Since Viktor wasn't eligible for any refugee status or hadn't a committed a crime the airport officials couldn't send him home nor let him into New York. He was classified as "unacceptable" and had to stay in the international transit area. He was given food vouchers, but he lost them. He had no food. His English was poor too, so no one really helped him. He studied the airport system and found that if he returned push carts, he would get quarters out of the machine. He was able to feed himself for a while, but then the airport official hired some guy to return all the carts. The airport official was inline for a promotion and didn't want Viktor in his airport during inspection. He told Viktor the times when the guards would be off duty in hopes that Viktor would make a run for the door into New York. He could then call the police and Viktor would no longer be his problem.
Viktor stayed and made a few friends with all the airport staff and the people working in the stores. He lived in the airport for 9 months almost and met Catherine Zeta Jones, a airline stewardess.

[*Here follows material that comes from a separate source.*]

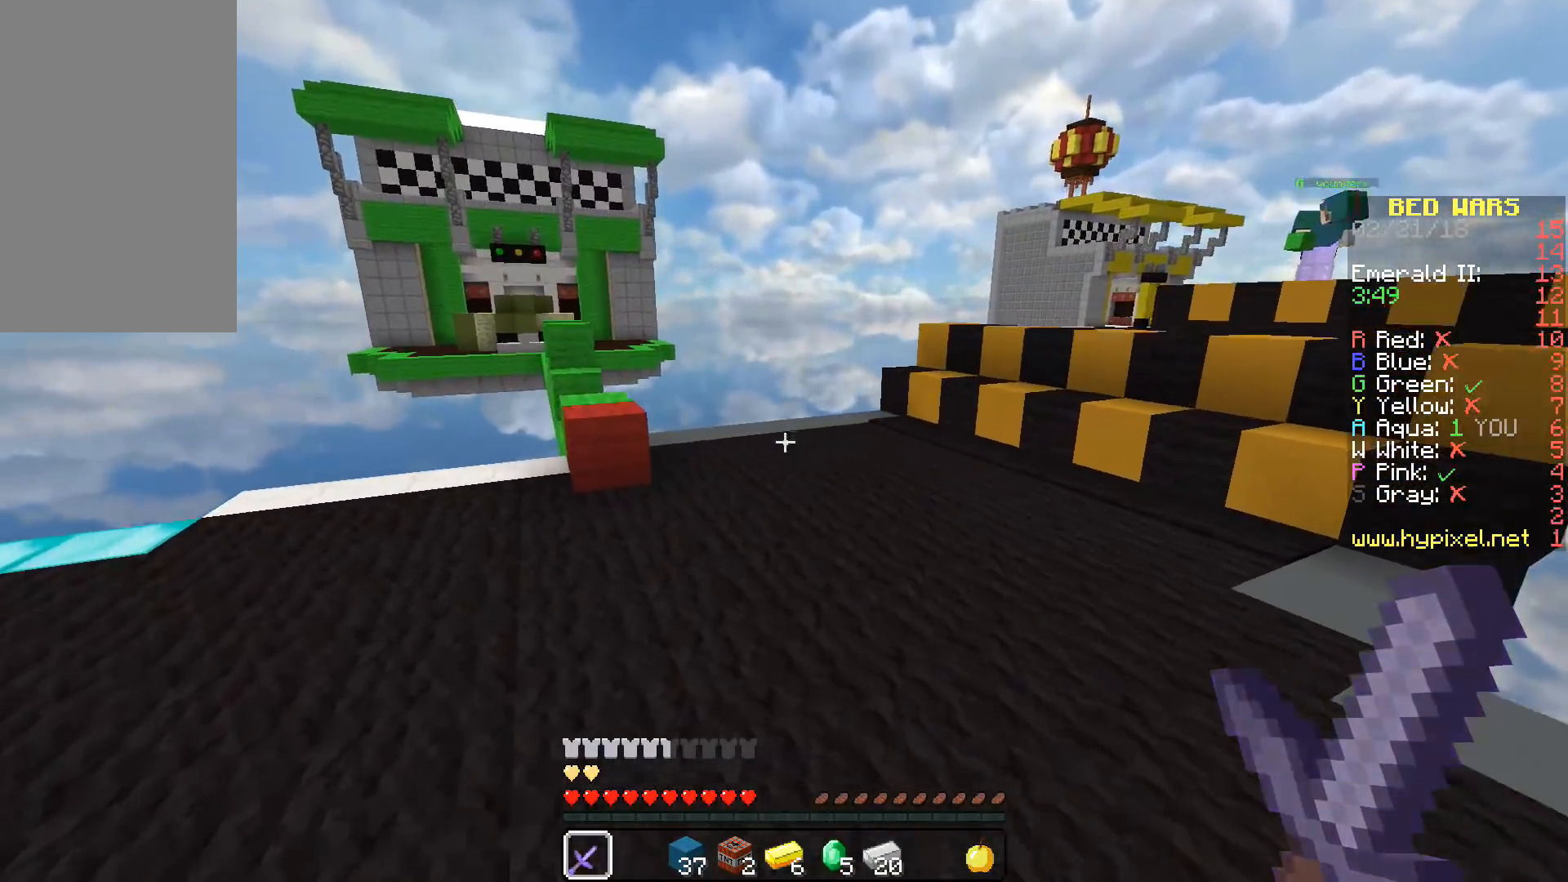
{"keys": ["space", "w"], "mouse": [], "events": [[17, "a", "up"], [17, "space", "down"]]}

During those 9 months, Viktor managed to find a construction job with contractors building a new wing to JFK. He and Catherine Zeta Jones went on a few dates, but Catherine had a boyfriend. The boyfriend was married but they were both on and off.
Viktor always had a can of peanuts with him. The airport official was curious to see if he was smuggling something illegal. They sought the help of Zeta-Jones and found out the it held signed business/name cards. In 1945, his father had meet a bunch of people at some sort of gathering. In the next 40 years, he wrote letters to all these different people to have them sign a name card and sent it to him. Before he died he had collected all but one.